• Work to be completed
Nothing other than the lines from the one containing "Rendered at 2576 by 1449 pixels." through the close of the entries below should be printed, each exactly.
------ Supplied records ------
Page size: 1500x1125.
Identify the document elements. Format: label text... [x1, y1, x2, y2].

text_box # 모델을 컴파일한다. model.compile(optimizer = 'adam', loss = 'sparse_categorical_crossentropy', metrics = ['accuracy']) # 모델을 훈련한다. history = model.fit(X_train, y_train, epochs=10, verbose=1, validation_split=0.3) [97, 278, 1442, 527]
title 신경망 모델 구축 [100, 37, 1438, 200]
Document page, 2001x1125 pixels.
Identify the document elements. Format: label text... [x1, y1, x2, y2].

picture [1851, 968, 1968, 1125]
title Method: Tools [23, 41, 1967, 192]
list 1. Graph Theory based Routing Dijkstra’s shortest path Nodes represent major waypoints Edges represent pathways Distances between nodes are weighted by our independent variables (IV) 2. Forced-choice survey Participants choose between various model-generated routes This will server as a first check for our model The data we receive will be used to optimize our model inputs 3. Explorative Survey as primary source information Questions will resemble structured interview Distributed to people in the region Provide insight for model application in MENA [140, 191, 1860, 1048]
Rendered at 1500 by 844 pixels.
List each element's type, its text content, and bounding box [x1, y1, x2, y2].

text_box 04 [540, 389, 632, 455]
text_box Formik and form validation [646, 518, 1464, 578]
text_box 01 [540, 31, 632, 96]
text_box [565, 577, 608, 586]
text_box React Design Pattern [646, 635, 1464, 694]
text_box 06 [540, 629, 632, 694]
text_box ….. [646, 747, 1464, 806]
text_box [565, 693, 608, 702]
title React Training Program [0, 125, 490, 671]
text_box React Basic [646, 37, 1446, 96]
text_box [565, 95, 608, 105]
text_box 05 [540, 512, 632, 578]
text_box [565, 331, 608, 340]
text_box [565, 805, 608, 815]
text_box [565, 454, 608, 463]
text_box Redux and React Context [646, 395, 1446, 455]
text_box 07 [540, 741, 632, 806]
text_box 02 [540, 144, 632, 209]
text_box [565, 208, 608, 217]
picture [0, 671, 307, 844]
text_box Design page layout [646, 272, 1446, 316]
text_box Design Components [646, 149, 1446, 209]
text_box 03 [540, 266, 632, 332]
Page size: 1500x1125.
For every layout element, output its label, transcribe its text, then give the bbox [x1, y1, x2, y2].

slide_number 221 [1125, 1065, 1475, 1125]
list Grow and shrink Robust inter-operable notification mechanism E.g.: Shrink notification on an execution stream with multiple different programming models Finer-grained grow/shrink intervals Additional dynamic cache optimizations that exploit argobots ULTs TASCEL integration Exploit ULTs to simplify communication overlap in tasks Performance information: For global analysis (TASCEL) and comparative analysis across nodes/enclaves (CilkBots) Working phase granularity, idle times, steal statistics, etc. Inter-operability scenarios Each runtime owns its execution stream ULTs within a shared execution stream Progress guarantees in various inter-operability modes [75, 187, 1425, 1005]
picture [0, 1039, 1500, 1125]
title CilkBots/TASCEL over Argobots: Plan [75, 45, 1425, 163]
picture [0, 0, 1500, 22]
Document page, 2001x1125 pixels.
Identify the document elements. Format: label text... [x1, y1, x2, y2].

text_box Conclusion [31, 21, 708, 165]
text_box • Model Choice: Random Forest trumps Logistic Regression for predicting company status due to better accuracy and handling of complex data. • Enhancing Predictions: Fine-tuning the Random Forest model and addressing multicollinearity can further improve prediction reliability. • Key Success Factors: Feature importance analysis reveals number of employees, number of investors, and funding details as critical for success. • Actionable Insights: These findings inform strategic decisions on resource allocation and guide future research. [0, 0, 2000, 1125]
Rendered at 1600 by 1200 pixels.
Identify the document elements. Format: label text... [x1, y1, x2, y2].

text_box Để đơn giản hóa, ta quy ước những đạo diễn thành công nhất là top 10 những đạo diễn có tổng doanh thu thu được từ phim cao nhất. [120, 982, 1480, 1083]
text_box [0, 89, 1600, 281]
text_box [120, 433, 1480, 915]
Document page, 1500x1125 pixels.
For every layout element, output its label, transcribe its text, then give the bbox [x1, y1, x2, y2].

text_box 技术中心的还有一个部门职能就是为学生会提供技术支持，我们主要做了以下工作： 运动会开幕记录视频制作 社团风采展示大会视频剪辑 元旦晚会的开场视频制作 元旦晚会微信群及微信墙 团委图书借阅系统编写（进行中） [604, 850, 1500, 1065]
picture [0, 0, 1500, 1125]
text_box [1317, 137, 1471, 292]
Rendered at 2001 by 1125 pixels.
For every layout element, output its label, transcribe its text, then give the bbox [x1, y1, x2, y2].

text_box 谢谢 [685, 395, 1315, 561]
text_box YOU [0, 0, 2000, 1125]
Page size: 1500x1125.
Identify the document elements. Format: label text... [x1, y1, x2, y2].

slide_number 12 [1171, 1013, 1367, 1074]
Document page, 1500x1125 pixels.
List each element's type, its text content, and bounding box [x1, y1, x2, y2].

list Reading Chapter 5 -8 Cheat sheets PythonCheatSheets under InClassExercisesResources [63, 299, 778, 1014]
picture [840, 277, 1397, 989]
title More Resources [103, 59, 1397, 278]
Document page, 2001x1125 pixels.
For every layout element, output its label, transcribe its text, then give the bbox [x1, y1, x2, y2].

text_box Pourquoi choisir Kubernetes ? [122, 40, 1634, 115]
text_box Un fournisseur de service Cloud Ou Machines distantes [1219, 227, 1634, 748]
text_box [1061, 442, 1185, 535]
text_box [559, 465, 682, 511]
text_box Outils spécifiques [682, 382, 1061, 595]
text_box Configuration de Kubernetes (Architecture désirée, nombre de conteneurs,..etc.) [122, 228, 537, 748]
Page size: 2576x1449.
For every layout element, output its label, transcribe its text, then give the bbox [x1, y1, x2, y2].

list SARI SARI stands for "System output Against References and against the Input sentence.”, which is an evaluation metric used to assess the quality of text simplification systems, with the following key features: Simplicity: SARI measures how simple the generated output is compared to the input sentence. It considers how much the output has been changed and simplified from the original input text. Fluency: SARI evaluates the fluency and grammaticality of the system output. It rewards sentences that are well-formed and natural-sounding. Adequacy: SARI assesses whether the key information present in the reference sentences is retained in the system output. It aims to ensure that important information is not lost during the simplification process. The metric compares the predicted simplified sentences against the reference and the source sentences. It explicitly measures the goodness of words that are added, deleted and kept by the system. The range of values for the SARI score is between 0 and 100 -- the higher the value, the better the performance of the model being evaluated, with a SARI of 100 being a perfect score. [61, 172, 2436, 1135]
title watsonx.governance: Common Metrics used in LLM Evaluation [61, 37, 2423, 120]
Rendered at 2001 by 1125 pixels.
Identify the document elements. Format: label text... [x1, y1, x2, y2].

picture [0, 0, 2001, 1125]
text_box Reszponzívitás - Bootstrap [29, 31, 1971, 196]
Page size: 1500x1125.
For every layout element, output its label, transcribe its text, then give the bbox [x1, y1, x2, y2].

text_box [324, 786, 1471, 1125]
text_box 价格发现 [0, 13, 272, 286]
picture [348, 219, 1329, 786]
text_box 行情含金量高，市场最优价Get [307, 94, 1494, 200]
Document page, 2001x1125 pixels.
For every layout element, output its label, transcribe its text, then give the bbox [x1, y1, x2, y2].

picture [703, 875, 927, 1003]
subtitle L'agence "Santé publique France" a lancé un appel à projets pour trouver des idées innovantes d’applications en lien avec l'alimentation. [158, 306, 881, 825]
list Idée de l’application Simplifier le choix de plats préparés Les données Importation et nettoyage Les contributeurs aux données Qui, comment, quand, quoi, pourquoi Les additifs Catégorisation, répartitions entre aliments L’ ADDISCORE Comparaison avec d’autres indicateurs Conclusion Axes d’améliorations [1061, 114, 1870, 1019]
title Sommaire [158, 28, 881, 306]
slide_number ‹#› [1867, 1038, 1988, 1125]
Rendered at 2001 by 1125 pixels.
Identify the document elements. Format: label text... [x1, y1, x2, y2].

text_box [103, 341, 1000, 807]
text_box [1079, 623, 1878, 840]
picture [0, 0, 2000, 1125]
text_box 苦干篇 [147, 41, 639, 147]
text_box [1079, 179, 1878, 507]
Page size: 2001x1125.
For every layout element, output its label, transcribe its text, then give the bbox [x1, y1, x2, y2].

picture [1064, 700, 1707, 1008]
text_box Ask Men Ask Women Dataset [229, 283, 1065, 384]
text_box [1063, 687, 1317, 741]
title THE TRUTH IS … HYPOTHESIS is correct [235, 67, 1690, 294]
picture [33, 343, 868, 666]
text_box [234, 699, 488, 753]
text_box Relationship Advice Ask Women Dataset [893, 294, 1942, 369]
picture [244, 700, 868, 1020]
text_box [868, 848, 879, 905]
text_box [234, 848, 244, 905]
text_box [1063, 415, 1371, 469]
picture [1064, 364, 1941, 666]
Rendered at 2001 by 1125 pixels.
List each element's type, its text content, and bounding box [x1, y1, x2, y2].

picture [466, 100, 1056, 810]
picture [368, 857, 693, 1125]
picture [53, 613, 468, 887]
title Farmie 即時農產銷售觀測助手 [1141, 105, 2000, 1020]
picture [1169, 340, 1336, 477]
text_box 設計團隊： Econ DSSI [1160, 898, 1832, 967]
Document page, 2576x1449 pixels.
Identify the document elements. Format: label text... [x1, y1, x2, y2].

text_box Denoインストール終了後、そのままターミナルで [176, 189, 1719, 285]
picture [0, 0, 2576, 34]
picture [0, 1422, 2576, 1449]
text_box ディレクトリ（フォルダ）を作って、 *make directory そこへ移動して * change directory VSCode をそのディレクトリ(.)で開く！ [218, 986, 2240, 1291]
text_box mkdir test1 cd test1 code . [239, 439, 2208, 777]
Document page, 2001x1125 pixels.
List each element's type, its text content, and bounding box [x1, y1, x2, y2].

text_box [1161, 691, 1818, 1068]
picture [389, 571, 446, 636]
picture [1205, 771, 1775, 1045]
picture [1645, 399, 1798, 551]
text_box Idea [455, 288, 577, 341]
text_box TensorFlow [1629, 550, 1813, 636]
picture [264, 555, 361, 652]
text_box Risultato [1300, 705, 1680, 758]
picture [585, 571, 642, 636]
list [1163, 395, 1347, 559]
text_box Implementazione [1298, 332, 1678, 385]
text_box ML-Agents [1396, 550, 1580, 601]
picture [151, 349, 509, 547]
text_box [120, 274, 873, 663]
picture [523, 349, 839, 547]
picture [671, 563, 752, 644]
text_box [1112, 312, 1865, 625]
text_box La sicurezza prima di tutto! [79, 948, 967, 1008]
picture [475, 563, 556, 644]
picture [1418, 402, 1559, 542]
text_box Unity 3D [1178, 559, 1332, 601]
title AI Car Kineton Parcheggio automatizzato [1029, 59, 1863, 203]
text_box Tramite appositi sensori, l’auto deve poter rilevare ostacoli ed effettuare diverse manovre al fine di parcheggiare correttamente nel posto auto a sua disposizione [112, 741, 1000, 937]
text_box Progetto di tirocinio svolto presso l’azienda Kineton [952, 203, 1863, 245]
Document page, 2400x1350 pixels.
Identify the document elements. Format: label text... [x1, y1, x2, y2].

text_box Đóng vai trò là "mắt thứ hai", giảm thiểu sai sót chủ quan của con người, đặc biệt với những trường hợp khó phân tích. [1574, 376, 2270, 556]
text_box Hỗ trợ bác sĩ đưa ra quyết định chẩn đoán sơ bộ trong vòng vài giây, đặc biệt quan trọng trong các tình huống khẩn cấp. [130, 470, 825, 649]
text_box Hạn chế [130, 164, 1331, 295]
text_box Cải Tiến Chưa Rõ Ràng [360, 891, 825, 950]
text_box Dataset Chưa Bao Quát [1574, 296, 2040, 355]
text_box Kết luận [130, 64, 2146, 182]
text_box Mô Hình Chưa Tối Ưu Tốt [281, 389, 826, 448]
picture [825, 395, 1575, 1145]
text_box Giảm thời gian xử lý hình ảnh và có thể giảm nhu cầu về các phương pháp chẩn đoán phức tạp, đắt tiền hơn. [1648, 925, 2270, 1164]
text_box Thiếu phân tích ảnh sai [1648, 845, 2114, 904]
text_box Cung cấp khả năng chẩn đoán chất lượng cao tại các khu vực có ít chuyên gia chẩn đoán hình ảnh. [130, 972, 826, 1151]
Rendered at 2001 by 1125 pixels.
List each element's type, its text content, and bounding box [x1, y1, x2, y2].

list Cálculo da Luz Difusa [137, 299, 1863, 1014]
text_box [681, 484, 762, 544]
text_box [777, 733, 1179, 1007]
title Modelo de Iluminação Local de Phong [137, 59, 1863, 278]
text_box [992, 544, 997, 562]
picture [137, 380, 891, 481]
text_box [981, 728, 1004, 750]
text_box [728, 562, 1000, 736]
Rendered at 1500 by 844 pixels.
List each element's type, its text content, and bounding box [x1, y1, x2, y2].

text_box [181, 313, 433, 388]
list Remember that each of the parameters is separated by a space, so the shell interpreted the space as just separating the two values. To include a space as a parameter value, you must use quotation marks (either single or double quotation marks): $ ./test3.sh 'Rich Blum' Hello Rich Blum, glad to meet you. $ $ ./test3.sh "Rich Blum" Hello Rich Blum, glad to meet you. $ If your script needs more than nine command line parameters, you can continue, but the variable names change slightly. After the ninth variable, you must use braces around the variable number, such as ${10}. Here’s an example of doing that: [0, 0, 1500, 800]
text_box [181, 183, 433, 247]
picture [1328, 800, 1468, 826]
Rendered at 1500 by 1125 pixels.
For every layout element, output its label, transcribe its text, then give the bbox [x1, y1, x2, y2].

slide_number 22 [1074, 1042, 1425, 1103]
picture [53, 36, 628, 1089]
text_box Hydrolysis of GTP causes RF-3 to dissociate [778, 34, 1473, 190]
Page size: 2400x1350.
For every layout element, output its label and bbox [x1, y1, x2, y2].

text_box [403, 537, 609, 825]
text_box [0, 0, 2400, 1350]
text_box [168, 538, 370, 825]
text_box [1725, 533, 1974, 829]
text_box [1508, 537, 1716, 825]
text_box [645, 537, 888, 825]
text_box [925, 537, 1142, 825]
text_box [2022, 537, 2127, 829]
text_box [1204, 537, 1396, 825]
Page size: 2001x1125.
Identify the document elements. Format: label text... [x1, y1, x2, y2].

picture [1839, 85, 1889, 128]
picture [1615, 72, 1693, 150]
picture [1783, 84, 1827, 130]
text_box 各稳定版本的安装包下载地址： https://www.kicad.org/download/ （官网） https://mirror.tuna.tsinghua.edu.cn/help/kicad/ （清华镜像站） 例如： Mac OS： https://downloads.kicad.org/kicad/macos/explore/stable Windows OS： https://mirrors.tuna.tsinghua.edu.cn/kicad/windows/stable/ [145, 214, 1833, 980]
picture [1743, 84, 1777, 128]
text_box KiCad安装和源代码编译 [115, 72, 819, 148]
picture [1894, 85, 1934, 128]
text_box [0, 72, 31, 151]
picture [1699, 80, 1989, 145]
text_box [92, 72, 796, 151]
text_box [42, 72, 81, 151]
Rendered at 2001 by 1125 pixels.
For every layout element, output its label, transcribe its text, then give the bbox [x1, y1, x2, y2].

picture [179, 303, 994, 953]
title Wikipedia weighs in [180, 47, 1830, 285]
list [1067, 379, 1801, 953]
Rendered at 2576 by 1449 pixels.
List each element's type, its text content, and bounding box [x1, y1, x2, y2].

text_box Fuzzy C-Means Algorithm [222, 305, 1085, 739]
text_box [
------
• Response to the exercise
Rendered at 2576 by 1449 pixels.
List each element's type, its text content, and bounding box [x1, y1, x2, y2].

text_box Fuzzy C-Means Algorithm [222, 305, 1085, 739]
text_box [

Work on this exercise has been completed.